Propos recueillis par Catherine Haxhe · Journaliste

Mise en ligne le 14 novembre 2025

« On est tous le beauf de quelqu’un », disait le dessinateur Cabu. C’est à l’occasion d’une exposition proposée par le Centre d’Action Laïque de la province de Liège à la Cité Miroir, « Clichés de classe », que nous avons pu rencontrer Rose Lamy. Au milieu de photographies anciennes, témoignant et révélant les rapports de classe de la fin du XIXe siècle, l’occasion était trop belle d’aborder un stéréotype social qui ferait plutôt sourire. Et pourtant, n’est pas « beauf » qui veut !

Photo © Vector Happy People/Shutterstock

On connaît Rose Lamy pour son compte Instagram « Préparez-vous pour la bagarre ». Un compte qui a eu tant de succès qu’une maison d’édition lui a proposé d’en faire un livre, puis deux. Ainsi est né son premier ouvrage Défaire le discours sexiste dans les médias. Il y eut ensuite En bon père de famille. Et tout récemment, Ascendant beauf .

Après les violences patriarcales, sexuelles, vous étudiez les violences de classe et la nouvelle guerre culturelle qu’elles engendrent. Ce livre vous l’avez écrit non pas pour les intellectuels parisiens, mais plutôt pour la France moche, la France périphérique ?

Oui, pour cette France où j’ai grandi, en pleine diagonale du vide. Je suis berrichonne et comme je l’explique dans le livre, à certains moments de mon parcours, j’ai été assignée beauf. Parce que j’avais certains goûts musicaux, une culture populaire, que je participais à des soirées en salle des fêtes. Et j’ai beaucoup lutté contre l’idée de l’être. C’est une assignation et c’est une désignation qui vient des autres. J’ai beaucoup lutté contre l’idée de l’être.

Rose Lamy, Ascendant beauf, Paris, Éditions du Seuil, 2025, 167 pages.

Vous expliquez dans le livre que vous quittez la maison familiale à 17 ans pour la fac d’histoire, où vous vous ennuyez très rapidement. Vous n’y restez pas longtemps. Vous préférez vous investir dans les syndicats de gauche. Et là, avec ces nouveaux amis « intellectuels de gauche », comme vous le dites, lors d’une soirée, vous vous mettez à danser sur une chanson de Joe Dassin. Que se passe-t-il ensuite ?

Questions —
• A. D'après l'extrait sur Rose Lamy, répondez brièvement :
(i) Quel est le titre de l'exposition présentée à la Cité Miroir ?
(ii) Comment s'appelle le compte Instagram de Rose Lamy ?
(iii) À quel âge quitte-t-elle la maison familiale, et pour aller où ?
• B. Selon l'extrait sur Rose Lamy, pour quelles raisons a-t-elle été assignée « beauf » à certains moments de son parcours ?
Les enregistrements ci-dessous ne jouent aucun rôle ici.

Données disponibles —
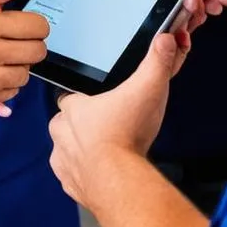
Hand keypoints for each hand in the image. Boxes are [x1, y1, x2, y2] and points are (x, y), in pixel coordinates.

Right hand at [0, 0, 48, 116]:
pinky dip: (8, 82)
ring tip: (2, 58)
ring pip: (28, 72)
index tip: (28, 25)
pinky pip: (16, 90)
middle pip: (37, 50)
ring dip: (19, 65)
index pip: (37, 25)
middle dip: (31, 45)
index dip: (36, 24)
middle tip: (17, 41)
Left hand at [49, 31, 189, 207]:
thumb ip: (156, 63)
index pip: (72, 97)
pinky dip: (86, 176)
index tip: (102, 104)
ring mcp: (64, 162)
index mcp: (73, 108)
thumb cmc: (127, 136)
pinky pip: (74, 178)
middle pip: (68, 124)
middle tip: (109, 130)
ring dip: (84, 151)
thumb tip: (164, 40)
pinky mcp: (71, 186)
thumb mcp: (147, 89)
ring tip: (108, 153)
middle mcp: (62, 134)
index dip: (86, 99)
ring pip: (67, 151)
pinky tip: (105, 174)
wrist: (120, 184)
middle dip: (84, 126)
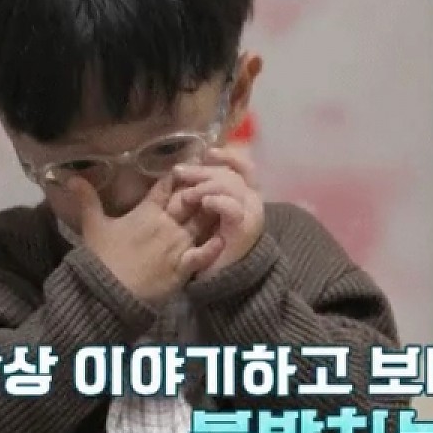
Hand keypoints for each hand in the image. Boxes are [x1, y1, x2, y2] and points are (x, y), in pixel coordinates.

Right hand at [71, 175, 224, 304]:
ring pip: (203, 222)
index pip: (167, 186)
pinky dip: (215, 245)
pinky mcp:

Réponses —
• A.
(i) « Clichés de classe ».
(ii) « Préparez-vous pour la bagarre ».
(iii) À 17 ans, pour aller à la fac d'histoire.

• B. Elle a été assignée « beauf » parce qu'elle avait certains goûts musicaux et une culture populaire, et qu'elle participait à des soirées en salle des fêtes.